A review of the output of the techno- exuberant school of thought.
By the mid-1980s, it was already apparent that something was seriously amiss with the much-vaunted Himalayan hydro bonanza. The Farakka Barrage was souring relations between India and Bangladesh a s the impasse over lean se as on water sharing became more intractable. Nepal was wasting its available soft credit on the fourth feasibility study of a high dam on the Karnali with a multi-billion price tag, even though few really believed that the effort would bring India and Nepal any closer to meaningful agreement.
Within India itself, social and environmental activists were challenging conventional and official thinking on the Tehri and Narmada dam projects and highlighting hitherto hidden costs. It was obvious that the conventional school had failed to deliver, but what could be a new approach? There were two schools of thought beginning to develop: one (to which this reviewer belongs) said we need to try something different that is less centralised or bureaucratised, more sensitive to the grassroots farmers or consumers, and appreciative of the tremendous uncertainties in Himalayan waters and societies; the other said let´s move on the same track charted earlier, but faster, more massively.

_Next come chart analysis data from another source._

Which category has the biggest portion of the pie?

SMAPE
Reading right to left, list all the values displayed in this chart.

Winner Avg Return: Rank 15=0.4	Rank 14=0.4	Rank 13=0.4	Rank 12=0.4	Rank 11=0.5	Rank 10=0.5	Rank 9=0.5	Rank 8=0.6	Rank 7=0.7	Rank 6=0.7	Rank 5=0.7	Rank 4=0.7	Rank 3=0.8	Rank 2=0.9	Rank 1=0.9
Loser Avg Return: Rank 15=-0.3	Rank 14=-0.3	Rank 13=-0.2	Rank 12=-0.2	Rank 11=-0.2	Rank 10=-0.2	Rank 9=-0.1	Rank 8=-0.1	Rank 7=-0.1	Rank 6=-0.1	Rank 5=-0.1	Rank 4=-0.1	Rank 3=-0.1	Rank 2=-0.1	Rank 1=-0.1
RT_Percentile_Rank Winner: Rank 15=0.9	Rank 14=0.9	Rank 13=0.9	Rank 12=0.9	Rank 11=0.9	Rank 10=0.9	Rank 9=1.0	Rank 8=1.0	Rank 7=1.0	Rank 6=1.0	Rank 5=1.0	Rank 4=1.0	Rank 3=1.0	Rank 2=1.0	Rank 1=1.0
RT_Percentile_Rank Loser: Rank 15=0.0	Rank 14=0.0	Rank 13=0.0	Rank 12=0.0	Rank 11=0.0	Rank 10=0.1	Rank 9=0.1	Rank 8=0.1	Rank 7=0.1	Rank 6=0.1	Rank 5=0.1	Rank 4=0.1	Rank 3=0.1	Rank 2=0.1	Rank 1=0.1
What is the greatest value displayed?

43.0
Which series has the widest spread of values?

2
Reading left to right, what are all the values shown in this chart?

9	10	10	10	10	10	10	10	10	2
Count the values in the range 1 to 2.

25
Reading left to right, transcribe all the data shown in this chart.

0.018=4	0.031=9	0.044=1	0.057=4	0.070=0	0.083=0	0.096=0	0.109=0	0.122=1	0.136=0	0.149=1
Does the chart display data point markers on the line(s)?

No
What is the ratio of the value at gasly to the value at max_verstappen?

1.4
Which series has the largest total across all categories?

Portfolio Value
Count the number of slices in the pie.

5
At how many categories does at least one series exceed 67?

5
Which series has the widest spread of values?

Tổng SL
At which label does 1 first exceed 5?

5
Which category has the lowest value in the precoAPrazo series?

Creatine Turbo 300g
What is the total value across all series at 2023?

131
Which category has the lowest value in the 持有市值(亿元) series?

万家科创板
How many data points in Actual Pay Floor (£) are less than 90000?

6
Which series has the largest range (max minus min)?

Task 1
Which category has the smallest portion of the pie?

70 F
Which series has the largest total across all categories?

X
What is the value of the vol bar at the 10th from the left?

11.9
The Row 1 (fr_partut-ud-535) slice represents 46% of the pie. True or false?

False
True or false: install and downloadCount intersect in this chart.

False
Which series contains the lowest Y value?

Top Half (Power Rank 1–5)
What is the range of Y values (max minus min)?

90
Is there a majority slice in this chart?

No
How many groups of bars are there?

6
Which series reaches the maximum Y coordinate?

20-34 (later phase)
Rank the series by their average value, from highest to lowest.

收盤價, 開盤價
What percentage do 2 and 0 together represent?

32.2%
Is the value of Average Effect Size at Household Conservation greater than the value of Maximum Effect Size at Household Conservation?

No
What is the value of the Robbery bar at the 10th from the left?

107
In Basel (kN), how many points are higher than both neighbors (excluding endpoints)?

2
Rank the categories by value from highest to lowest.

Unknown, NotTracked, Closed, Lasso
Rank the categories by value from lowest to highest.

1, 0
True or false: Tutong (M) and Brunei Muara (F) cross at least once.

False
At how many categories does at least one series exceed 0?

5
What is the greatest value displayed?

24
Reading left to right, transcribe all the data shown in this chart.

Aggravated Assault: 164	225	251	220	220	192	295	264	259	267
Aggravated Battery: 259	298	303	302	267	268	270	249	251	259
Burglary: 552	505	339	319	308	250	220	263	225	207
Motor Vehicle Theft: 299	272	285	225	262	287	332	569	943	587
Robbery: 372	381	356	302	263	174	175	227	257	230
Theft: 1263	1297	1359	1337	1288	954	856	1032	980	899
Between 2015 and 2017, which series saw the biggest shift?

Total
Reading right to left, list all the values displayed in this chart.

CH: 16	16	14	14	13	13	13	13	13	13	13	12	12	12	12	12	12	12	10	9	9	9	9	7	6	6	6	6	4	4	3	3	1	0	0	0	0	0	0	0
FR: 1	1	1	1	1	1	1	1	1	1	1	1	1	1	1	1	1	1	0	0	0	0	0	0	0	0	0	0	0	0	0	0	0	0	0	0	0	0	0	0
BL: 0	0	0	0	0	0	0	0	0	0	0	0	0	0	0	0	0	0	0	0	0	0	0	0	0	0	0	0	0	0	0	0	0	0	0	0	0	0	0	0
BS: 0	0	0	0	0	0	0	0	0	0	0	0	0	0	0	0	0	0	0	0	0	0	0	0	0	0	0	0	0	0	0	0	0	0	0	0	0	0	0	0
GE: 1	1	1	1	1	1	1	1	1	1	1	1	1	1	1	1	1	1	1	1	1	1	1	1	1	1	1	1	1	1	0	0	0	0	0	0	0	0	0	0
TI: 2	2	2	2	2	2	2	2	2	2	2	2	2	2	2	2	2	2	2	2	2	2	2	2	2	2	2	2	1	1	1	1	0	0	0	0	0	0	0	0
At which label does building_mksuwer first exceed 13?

It was at this moment of quandary that a three-country non-governmental study, funded by The Ford Foundation, was initiated on regional cooperation in harnessing what is now called the "Eastern Himalayan" rivers, namely the Ganga, the Brahmaputra and the Barak-Meghna.
Hopeful Waters
The output of this effort has been in the form of four books: three country perspectives, published or in draft form by 1993, and one joint synthesis volume in 1994. But in a conceptual sense, all four books present themselves as annexes to B.G. Verghese´s 1990 volume entitled Waters of Hope, {see Himal review May/Jun 1991). In that 446-page work, Verghese attempted an ambitious task of transcending national segmentation and departmental myopia to put forth a regional perspective—covering Nepal, India, Bhutan and Bangladesh as well as sectors such as electricity, irrigation, flood control, navigation, fishery, pollution, water laws, displacement and seismic hazards—that would highlight the limitless cornucopia in the waiting and simultaneously help overcome mistrust and fears of the regional riparians.